In all views, the active station’s region appears as red boxes and the global 3D viewing position appears as a cross. To examine data within the station, the user selects a master viewer for focusing exploration and then navigates through the viewer’s data in 3D, either by scrolling through 2D sections in the master viewer’s orientation (transverse, sagittal, or coronal) or by traveling through the airways if the VB viewer serves as the master. During station exploration, all other viewers follow the master viewer in synchrony, abiding by the system’s global 3D viewing position established by the master. Because the stations consist of one or more cuboidal regions oriented parallel to the 3D coordinate axes of I, data exploration is convenient and user friendly, as it conforms well to the natural 2D orthogonal section-viewing mode to which physicians have grown accustomed [15,16].
During station exploration, the user can select lymph nodes deemed to have diagnostic significance for follow-on tissue sampling. Each selected node receives a station label, as denoted by the currently active station.

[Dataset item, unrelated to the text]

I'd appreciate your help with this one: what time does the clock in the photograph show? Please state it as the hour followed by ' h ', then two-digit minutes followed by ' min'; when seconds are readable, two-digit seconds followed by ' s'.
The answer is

The label takes the form of both a number and a color assignment, following the TNM system conventions (Fig. 1c); the colors are useful for visualization. For example, station 4 nodes are all colored orange (e.g., Fig. 4e) and receive unique numerical labels 4a, 4b, etc.

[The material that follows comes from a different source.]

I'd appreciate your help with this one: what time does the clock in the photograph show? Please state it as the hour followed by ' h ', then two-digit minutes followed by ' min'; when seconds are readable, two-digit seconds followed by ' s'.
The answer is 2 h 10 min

Lymph-node selection can involve simple manual identification of a 3D target node position or full semi-automatic 3D segmentation. Because central-chest lymph nodes vary considerably in size, shape, and intensity, and because they may cluster, which results in complex compound structures, fully automatic segmentation of the 3D central-chest lymph nodes remains an open problem, as no recent effort has yet to be successful for typical human 3D MDCT data [37,42]. Therefore, in light of this gap, the LNSM provides three semi-automatic segmentation methods based on the interactive live wire [43–45]. These methods, listed in order of ease of use, are as follows: (a) the single-click live wire, which requires the user to click on a voxel located inside a node; (b) the single-section live wire, which requires the user to apply the 2D interactive live wire to a single section of a node; and (c) general 2D/3D live-wire interactive segmentation, which requires the user to apply the 2D live wire to two or more sections of a candidate node. In our studies, the single-click live wire succeeded in segmenting 80% of candidate nodes, while the single-section method successfully segmented 86% of candidate nodes [45]. The general live-wire method serves as a fail-safe approach, as it can always lead to a satisfactory result [44].

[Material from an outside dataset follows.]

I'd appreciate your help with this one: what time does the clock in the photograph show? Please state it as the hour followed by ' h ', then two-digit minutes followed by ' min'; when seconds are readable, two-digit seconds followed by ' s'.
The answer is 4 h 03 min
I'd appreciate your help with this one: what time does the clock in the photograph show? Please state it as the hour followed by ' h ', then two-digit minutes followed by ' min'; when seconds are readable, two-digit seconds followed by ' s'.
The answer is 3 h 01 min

To improve the efficacy of semi-automatic segmentation and to also facilitate visualization, the LNSM allows the user to interactively remove 3D chest-model structures from the raw image data. By first removing vascular structures such as the aorta and PA, for example, the live-wire methods can become more effective. Furthermore, the user can be less deceived and distracted by the myriad anatomical structures generally visible in an MDCT scan and focus attention on areas likely to be lymph nodes. After the user completes analysis of a selected station, he/she then selects another station for exploration and analysis. When the physician completes all desired interaction, the results can be saved and applied to follow-on procedure planning. Reference [24] gives a complete discussion of the LNSM’s interactive capabilities.
Implementation comments
The LNSM runs on a standard Windows-based PC. The software is implemented in C++, with some graphics functions drawing upon OpenGL [46].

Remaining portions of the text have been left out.